Thompson, der im Juli 2008 gegen Wladimir verlor und in Stuttgart im Vorprogramm kämpft, sieht Klitschkos Vorteile ebenfalls in der körperlichen Dominanz. "Er hat eine großartige Beinarbeit, tritt einem ständig auf den Fuß und bringt dich damit aus der Kontrolle. Er ist unheimlich clever und schlägt sehr hart", sagt er. Den Vergleich mit Wladimir scheut Thompson, "weil sie beide völlig unterschiedliche Stile boxen", dennoch ist er sich mit Byrd einig: "Vitali ist unbequemer zu boxen!" Gomez geben beide nur eine kleine Außenseiterchance. "Er kann nur durch Lucky Punch gewinnen, und da er kein großer Puncher ist, wird er verlieren", sagt Thompson, und Byrd ergänzt: "Wenn Vitali mit meiner Schnelligkeit so gut klarkommt, wie er es im Training tut, dann wird er mit Gomez kein Problem haben."

Trainerfuchs Sdunek weiß, dass sein Schützling und er sich von derlei Lob nicht einlullen lassen dürfen. Der Coach, der von seinem Hauptarbeitgeber Universum für das Camp in Österreich freigestellt wurde, freut sich über die Lockerheit, mit der Klitschko die Arbeit angeht. Allerdings täuschten Aktionen wie die mit Haddaway darüber hinweg, dass der Champion extrem fokussiert auf den Kampf hinarbeite. "Vitali ist sehr selbstkritisch. Er will nie hören, wenn er etwas gut gemacht hat, sondern nur, was er verbessern kann", sagt er.

Jeden Morgen arbeitet das Duo, unterstützt von Physiotherapeut Matthias Braunger, an Athletik und Kondition; entweder auf dem Fahrrad-Ergometer oder im Schwimmbad. Dreimal die Woche muss Klitschko dabei zwölfmal 100 Meter mit je einer Minute Pause zwischendrin absolvieren. Zuletzt schwamm er die 100 Meter in 25-Meter-Wechseln zwischen Brust- und Kraulstil unter zwei Minuten. "Auch sonst sind seine Werte alle top. Ich habe das Gefühl, dass Vitali noch einmal besser geworden ist", sagt Sdunek. Nachmittags stehen boxspezifische Einheiten mit Erwärmung, Schattenboxen und Sparring an. Nur Mittwoch- und Sonnabendnachmittag und sonntags ist frei. "Vitali zieht bei allen Einheiten vorbildlich mit", sagt Sdunek.
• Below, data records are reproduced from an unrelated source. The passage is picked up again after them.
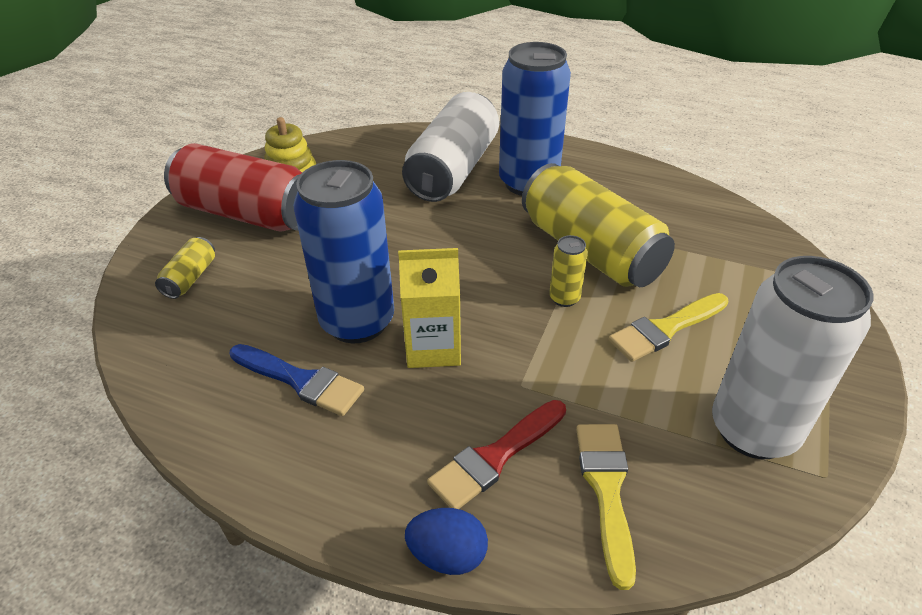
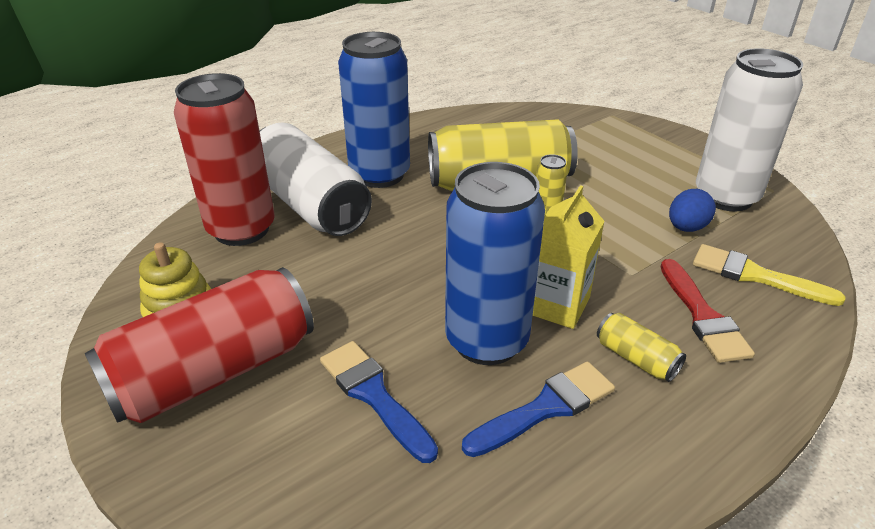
camera: 60 degrees left, 5 degrees down
(190, 278) = (293, 460): yellow can -> yellow can (636, 358)
(264, 288) = (374, 396): none -> blue brush
(395, 156) = (241, 229): none -> red can
(448, 555) = (793, 377): blue egg -> blue egg (686, 228)
(665, 329) = (612, 188): yellow brush -> none

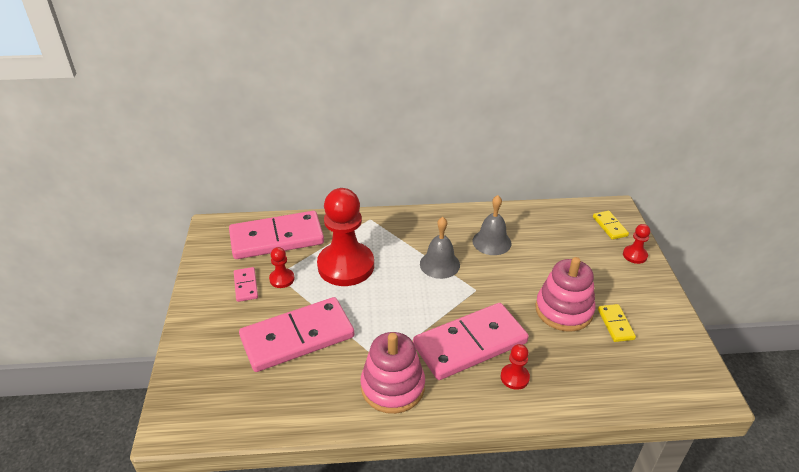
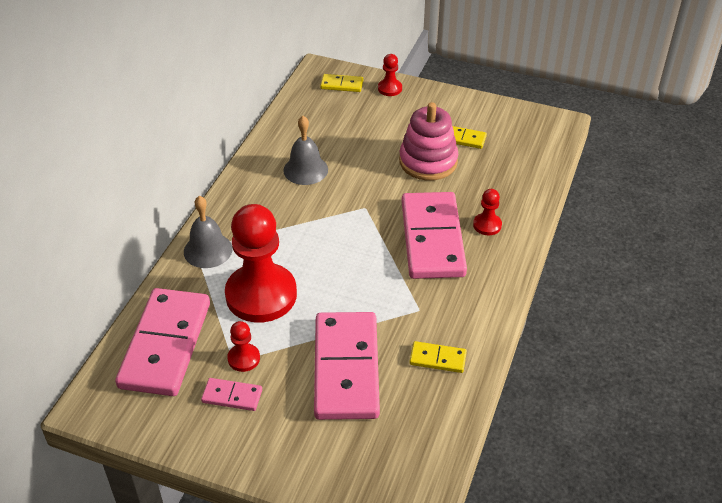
camera: 65 degrees left, 5 degrees up
(334, 392) = (438, 359): none -> yellow domino
(392, 387) = (454, 312): pink stacking toy -> none
(439, 264) = (311, 219): grey bell -> grey bell (208, 250)

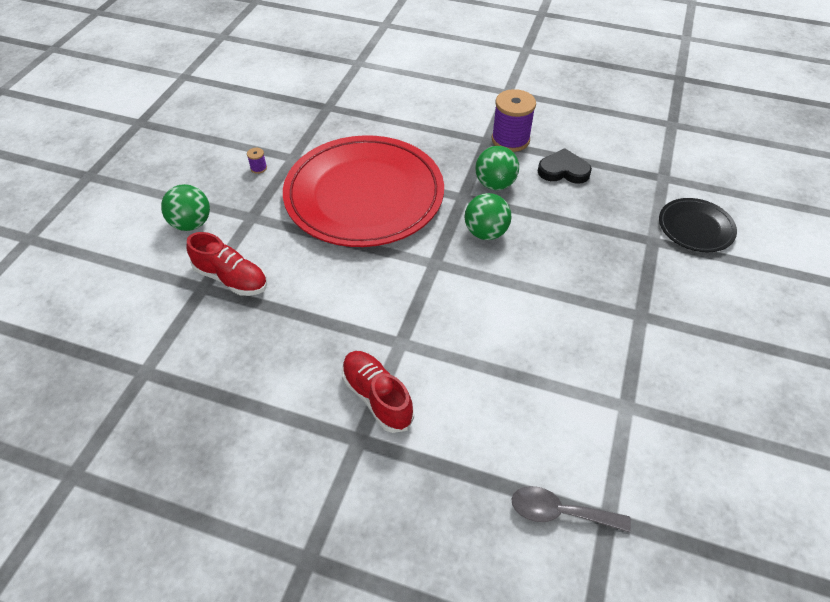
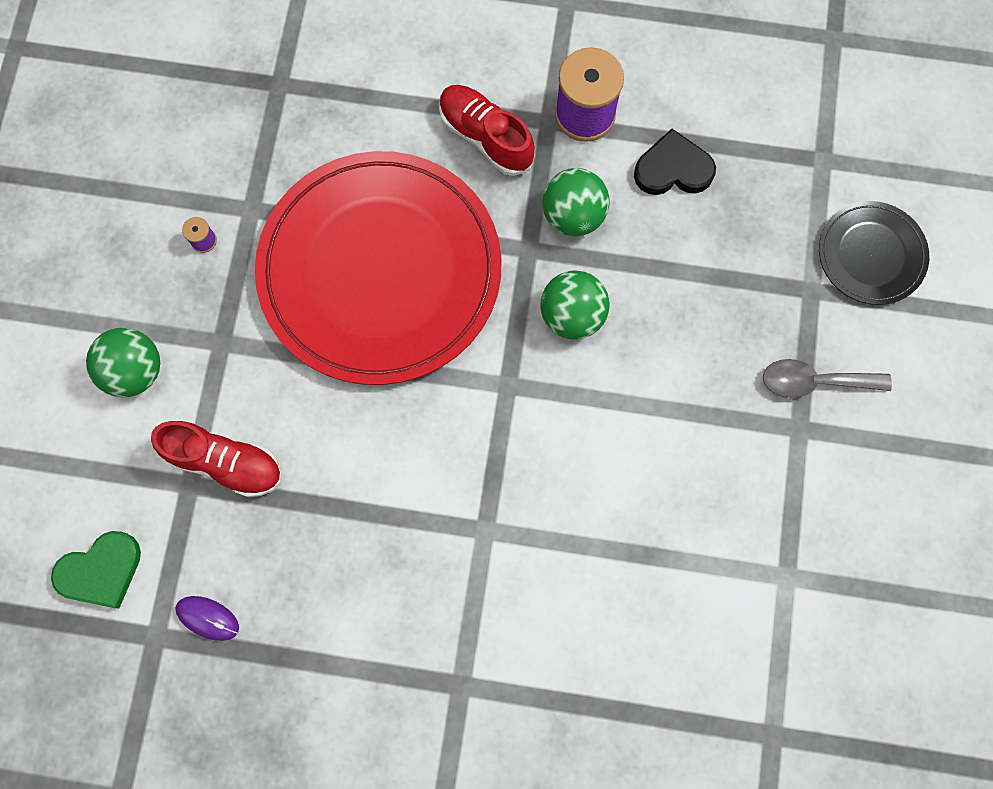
camera: 10 degrees left, 25 degrees up
(123, 327) = (101, 571): none -> green heart
(185, 366) = (208, 618): none -> purple mouse
(377, 397) = (471, 620): red shoe -> red shoe (485, 137)
(559, 512) = (716, 738): grey spoon -> grey spoon (814, 381)

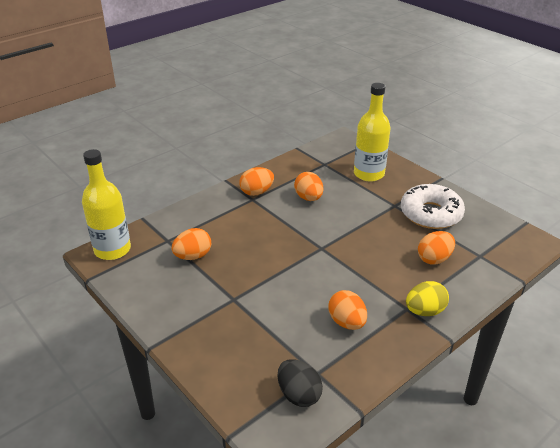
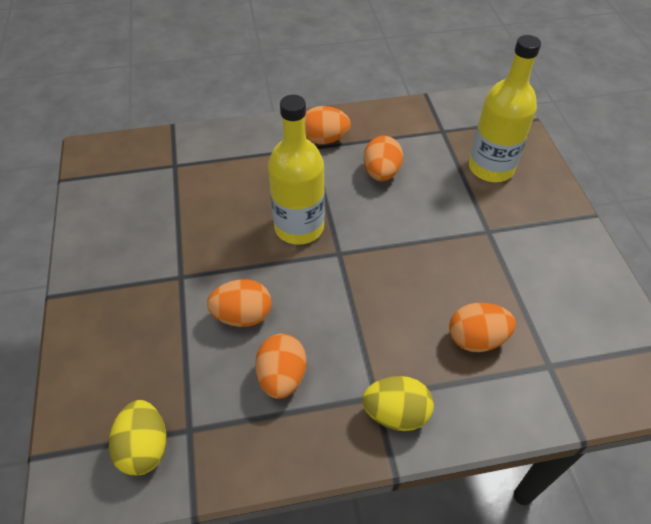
camera: 30 degrees right, 15 degrees up
(112, 250) = (111, 153): yellow bottle -> yellow bottle (299, 227)
(193, 256) = (183, 198): orange egg -> orange egg (243, 316)
(298, 394) = (144, 447): black egg -> yellow egg
(431, 214) = (530, 266): white donut -> none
Vor allem aber habe der dreifache Vater, der sich nach getaner Arbeit um seine politischen Engagements in der Heimat kümmert, durch sein erfolgreiches Comeback gegen Peter nach vier Jahren Ringpause eine neue Lockerheit gewonnen. "Er arbeitet jetzt viel zielgerichteter und selbstständiger, weiß genau, was ihm gut tut, aber vor allem hat er Spaß dabei, weil er weiß, dass er es nur noch für sich tut", sagt der Coach.

Dieser Spaß ist Klitschko tatsächlich anzusehen. "Fit und geimpft" steht auf seinem schwarzen T-Shirt, es ist der Werbeslogan seines neuen Sponsors Sanofi, einem Unternehmen aus der Pharmabranche, das Impfstoffe herstellt und das anstelle von Hugo Boss die Klitschkos und ihre Teams ausstattet. Fit sieht er aus, der Zweimeterhüne, und das mit der Impfung solle man im Zeitalter des Dopings nicht missverstehen, bittet Manager Bernd Bönte. Dann ergreift Vitali Klitschko das Wort, bedankt sich für das Interesse der Zuschauer und verabschiedet sich. Haddaway klatscht Applaus. Sagen muss er nichts mehr. Die Einheit hat für sich selbst gesprochen.